I will try to pick up a couple once I sort out this big tank. Thus far the Brichardi has killed 2 Rusty's and a 3rd will likely die today. I was able to get him out and put him into a breeder net in a tank by himself. I haven't been able to catch the last one. He is kept up by the filter intake, but manages to get away by the time I get the net into position. I can't safely move the rocks on my own. Once I get him out I'm going to add 3 more Yellow Labs and a Borleyi. I have no concerns for the Caudopunctatus and Gold Head Compressiseps anymore. They basically run the tank. They are the only fish that the Brichardi won't bother. I've noticed some nipped fins on the Labs... and I watched the Brichardi do it. So a few more should help. I will get a 3-4" Borleyi so I don't have any worries about the Brichardi picking on him. I never would have thought that the aggression would come entirely from the Tangs... perhaps because they were in the tank for 6 months prior to adding the other fish.


----------



## DJRansome (Oct 29, 2005)

Brichardi have been known to kill all in the tank when spawning. Odd that you have only one and this is happening.


----------



## The Dude315 (May 19, 2015)

DJRansome said:


> Brichardi have been known to kill all in the tank when spawning. Odd that you have only one and this is happening.

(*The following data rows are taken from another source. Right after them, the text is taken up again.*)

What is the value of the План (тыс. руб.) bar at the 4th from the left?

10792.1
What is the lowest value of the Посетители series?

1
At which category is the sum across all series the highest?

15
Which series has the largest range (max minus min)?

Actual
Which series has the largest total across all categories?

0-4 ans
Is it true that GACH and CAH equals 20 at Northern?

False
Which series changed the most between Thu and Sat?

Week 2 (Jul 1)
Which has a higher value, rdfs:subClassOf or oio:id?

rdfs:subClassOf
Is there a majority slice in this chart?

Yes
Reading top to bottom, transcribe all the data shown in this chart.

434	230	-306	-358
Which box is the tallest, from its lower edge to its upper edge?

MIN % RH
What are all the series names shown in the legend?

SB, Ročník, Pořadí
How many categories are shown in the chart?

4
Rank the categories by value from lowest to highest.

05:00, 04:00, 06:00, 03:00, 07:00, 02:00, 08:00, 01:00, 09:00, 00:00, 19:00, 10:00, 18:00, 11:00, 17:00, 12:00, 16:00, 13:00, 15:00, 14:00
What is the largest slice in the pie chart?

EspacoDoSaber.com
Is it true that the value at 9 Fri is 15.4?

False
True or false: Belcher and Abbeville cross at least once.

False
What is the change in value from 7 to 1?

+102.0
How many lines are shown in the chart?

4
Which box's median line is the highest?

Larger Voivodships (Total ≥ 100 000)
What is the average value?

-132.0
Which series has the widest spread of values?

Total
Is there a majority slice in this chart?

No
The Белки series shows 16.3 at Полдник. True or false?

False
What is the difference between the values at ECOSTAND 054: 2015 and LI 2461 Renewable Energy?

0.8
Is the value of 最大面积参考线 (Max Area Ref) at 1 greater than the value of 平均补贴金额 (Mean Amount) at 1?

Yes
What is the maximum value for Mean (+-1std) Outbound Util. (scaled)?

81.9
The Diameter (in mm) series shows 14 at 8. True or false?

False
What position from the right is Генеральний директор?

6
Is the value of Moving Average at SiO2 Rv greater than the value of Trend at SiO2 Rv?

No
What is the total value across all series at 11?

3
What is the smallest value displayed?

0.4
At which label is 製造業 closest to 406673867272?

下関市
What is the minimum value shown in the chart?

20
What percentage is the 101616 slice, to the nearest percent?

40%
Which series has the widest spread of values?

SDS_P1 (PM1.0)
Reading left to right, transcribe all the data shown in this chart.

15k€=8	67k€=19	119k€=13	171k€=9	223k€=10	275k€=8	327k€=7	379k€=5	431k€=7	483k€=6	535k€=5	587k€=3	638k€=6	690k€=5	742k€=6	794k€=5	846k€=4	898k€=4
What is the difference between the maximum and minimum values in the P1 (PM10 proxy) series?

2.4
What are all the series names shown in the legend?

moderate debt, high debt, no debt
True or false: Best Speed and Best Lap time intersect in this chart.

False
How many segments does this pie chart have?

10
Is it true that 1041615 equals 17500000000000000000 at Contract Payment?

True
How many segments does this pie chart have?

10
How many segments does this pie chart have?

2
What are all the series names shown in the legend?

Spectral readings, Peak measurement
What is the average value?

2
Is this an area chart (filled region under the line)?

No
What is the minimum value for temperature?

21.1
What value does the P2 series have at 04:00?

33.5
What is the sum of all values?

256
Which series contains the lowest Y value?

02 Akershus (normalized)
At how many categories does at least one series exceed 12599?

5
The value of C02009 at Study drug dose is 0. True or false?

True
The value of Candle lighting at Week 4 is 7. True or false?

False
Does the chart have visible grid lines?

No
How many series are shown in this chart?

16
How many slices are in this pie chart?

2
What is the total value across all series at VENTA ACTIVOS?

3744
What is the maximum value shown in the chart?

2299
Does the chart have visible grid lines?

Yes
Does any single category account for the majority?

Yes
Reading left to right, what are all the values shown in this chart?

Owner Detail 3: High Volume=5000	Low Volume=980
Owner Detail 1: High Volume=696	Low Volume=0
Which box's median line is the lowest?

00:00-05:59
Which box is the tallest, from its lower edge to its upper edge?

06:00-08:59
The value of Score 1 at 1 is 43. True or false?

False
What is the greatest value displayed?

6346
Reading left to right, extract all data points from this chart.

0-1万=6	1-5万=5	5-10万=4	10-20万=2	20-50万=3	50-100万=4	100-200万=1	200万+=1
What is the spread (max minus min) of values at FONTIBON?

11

That was my thinking. There is one remaining Rusty that I can't catch that stays by the filter intake. The Brichardi now chases the Yellow Labs quite a bit. In fact the only chasing at all seems to be coming from the Brichardi or Caudopunctatus. If I lose another fish I will remove the Brichardi. I'm thinking I'll add a 3" Borleyi and 2 or 3 Yellow Labidochromis if I remove the Brichardi


----------